3. Hydrogen Bonding: Molecules with hydrogen atoms bonded to N, O, or F show strong hydrogen bonding, enhancing intermolecular forces.
4. Ion Presence: Ion-dipole interactions in solutions with ionic compounds are stronger than other intermolecular forces.
5. Molecular Symmetry: Symmetrical molecules have weaker dipole-dipole interactions, while asymmetrical molecules have stronger ones.

Physical Properties Influenced by Intermolecular Forces(IMFs)

1. Boiling and Melting Points: Stronger IMFs lead to higher boiling and melting points (e.g., water has a high boiling point due to hydrogen bonding).
2. Viscosity: Substances with stronger IMFs have higher viscosity (e.g., glycerol has high viscosity due to hydrogen bonding).
3. Surface Tension: Strong IMFs result in higher surface tension (e.g., water has high surface tension due to hydrogen bonding).
4. Solubility: “Like dissolves like” principle, where similar IMFs enhance solubility (e.g., NaCl dissolves in water due to ion-dipole interactions).
5. Capillary Action: Influenced by cohesive and adhesive forces, affecting liquid flow in narrow spaces (e.g., water rises in thin glass tubes due to hydrogen bonding).
6. Vapor Pressure: Weaker IMFs result in higher vapor pressures (e.g., ether has higher vapor pressure than water due to weaker London dispersion forces).
7. Heat of Vaporization: Higher for substances with stronger IMFs (e.g., water has a high heat of vaporization due to strong hydrogen bonding).

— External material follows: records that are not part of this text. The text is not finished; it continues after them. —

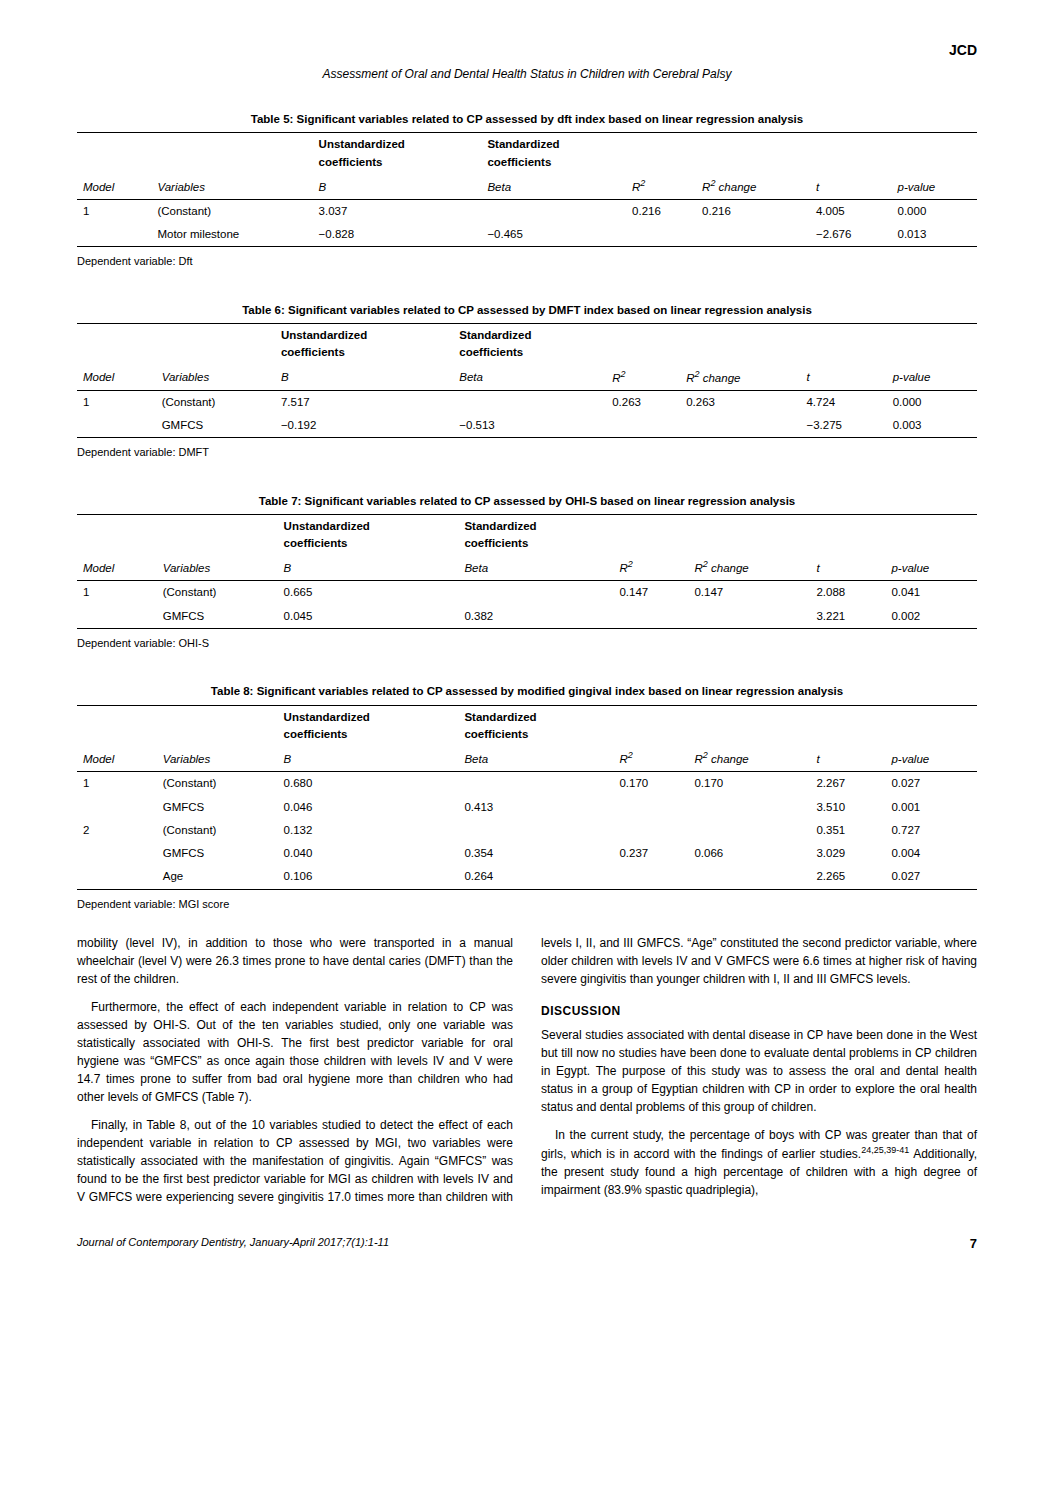JCD
Assessment of Oral and Dental Health Status in Children with Cerebral Palsy
Table 5: Significant variables related to CP assessed by dft index based on linear regression analysis
| | | Unstandardized coefficients | Standardized coefficients | | | | |
| --- | --- | --- | --- | --- | --- | --- | --- |
| Model | Variables | B | Beta | R 2 | R 2 change | t | p-value |
| 1 | (Constant) | 3.037 | | 0.216 | 0.216 | 4.005 | 0.000 |
| | Motor milestone | −0.828 | −0.465 | | | −2.676 | 0.013 |
Dependent variable: Dft
Table 6: Significant variables related to CP assessed by DMFT index based on linear regression analysis
| | | Unstandardized coefficients | Standardized coefficients | | | | |
| --- | --- | --- | --- | --- | --- | --- | --- |
| Model | Variables | B | Beta | R 2 | R 2 change | t | p-value |
| 1 | (Constant) | 7.517 | | 0.263 | 0.263 | 4.724 | 0.000 |
| | GMFCS | −0.192 | −0.513 | | | −3.275 | 0.003 |
Dependent variable: DMFT
Table 7: Significant variables related to CP assessed by OHI-S based on linear regression analysis
| | | Unstandardized coefficients | Standardized coefficients | | | | |
| --- | --- | --- | --- | --- | --- | --- | --- |
| Model | Variables | B | Beta | R 2 | R 2 change | t | p-value |
| 1 | (Constant) | 0.665 | | 0.147 | 0.147 | 2.088 | 0.041 |
| | GMFCS | 0.045 | 0.382 | | | 3.221 | 0.002 |
Dependent variable: OHI-S
Table 8: Significant variables related to CP assessed by modified gingival index based on linear regression analysis
| | | Unstandardized coefficients | Standardized coefficients | | | | |
| --- | --- | --- | --- | --- | --- | --- | --- |
| Model | Variables | B | Beta | R 2 | R 2 change | t | p-value |
| 1 | (Constant) | 0.680 | | 0.170 | 0.170 | 2.267 | 0.027 |
| | GMFCS | 0.046 | 0.413 | | | 3.510 | 0.001 |
| 2 | (Constant) | 0.132 | | | | 0.351 | 0.727 |
| | GMFCS | 0.040 | 0.354 | 0.237 | 0.066 | 3.029 | 0.004 |
| | Age | 0.106 | 0.264 | | | 2.265 | 0.027 |
Dependent variable: MGI score
mobility (level IV), in addition to those who were transported in a manual wheelchair (level V) were 26.3 times prone to have dental caries (DMFT) than the rest of the children.
Furthermore, the effect of each independent variable in relation to CP was assessed by OHI-S. Out of the ten variables studied, only one variable was statistically associated with OHI-S. The first best predictor variable for oral hygiene was “GMFCS” as once again those children with levels IV and V were 14.7 times prone to suffer from bad oral hygiene more than children who had other levels of GMFCS (Table 7).
Finally, in Table 8, out of the 10 variables studied to detect the effect of each independent variable in relation to CP assessed by MGI, two variables were statistically associated with the manifestation of gingivitis. Again “GMFCS” was found to be the first best predictor variable for MGI as children with levels IV and V GMFCS were experiencing severe gingivitis 17.0 times more than children with levels I, II, and III GMFCS. “Age” constituted the second predictor variable, where older children with levels IV and V GMFCS were 6.6 times at higher risk of having severe gingivitis than younger children with I, II and III GMFCS levels.
Discussion
Several studies associated with dental disease in CP have been done in the West but till now no studies have been done to evaluate dental problems in CP children in Egypt. The purpose of this study was to assess the oral and dental health status in a group of Egyptian children with CP in order to explore the oral health status and dental problems of this group of children.
In the current study, the percentage of boys with CP was greater than that of girls, which is in accord with the findings of earlier studies.24,25,39-41 Additionally, the present study found a high percentage of children with a high degree of impairment (83.9% spastic quadriplegia),
Journal of Contemporary Dentistry, January-April 2017;7(1):1-11 7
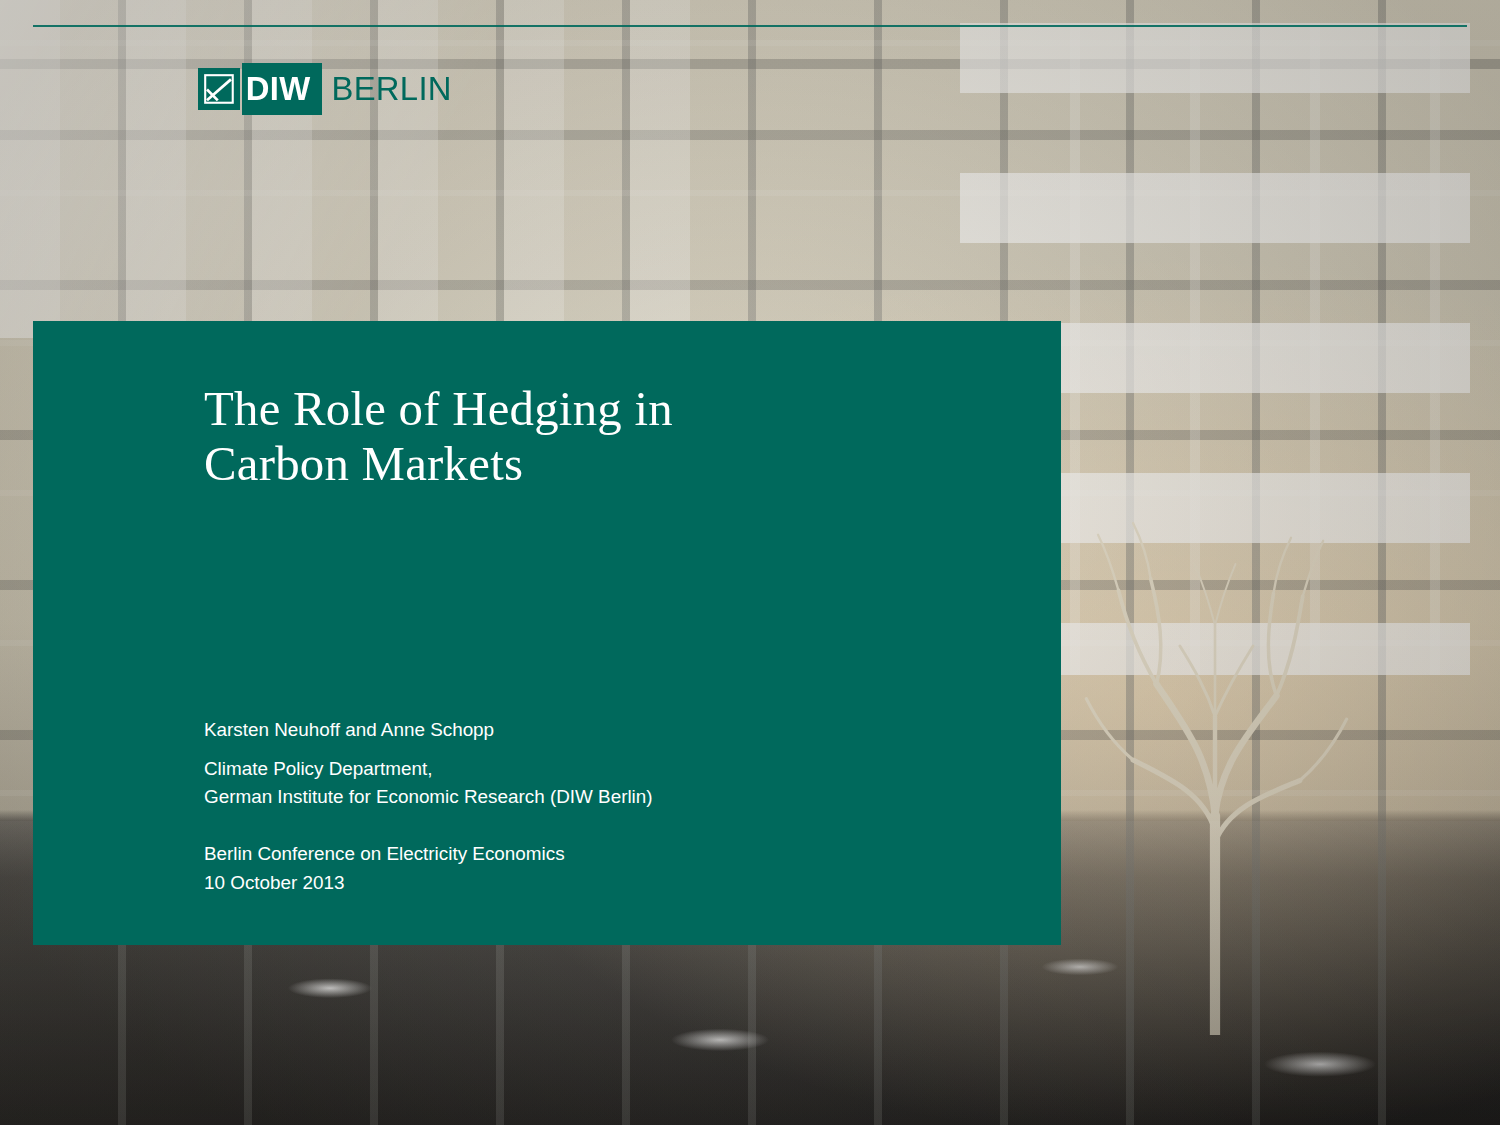DIW BERLIN
The Role of Hedging in
Carbon Markets
Karsten Neuhoff and Anne Schopp
Climate Policy Department,
German Institute for Economic Research (DIW Berlin)
Berlin Conference on Electricity Economics
10 October 2013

Comparing Intermolecular Forces

Examples

1. Methane (CH₄): Nonpolar molecules exhibit weak, temporary dipoles, leading to London dispersion forces.
2. Iodine (I₂): A larger nonpolar molecule with stronger London dispersion forces due to increased electron cloud.
3. Acetone (CH₃COCH₃): Polar molecule with a permanent dipole moment leading to dipole-dipole attractions.
4. Ethanol (C₂H₅OH): Presence of an -OH group bonded to hydrogen, allowing strong hydrogen bonding.
5. Magnesium chloride (MgCl₂) in water (H₂O): Mg²⁺ and Cl⁻ ions interact strongly with the polar water molecules.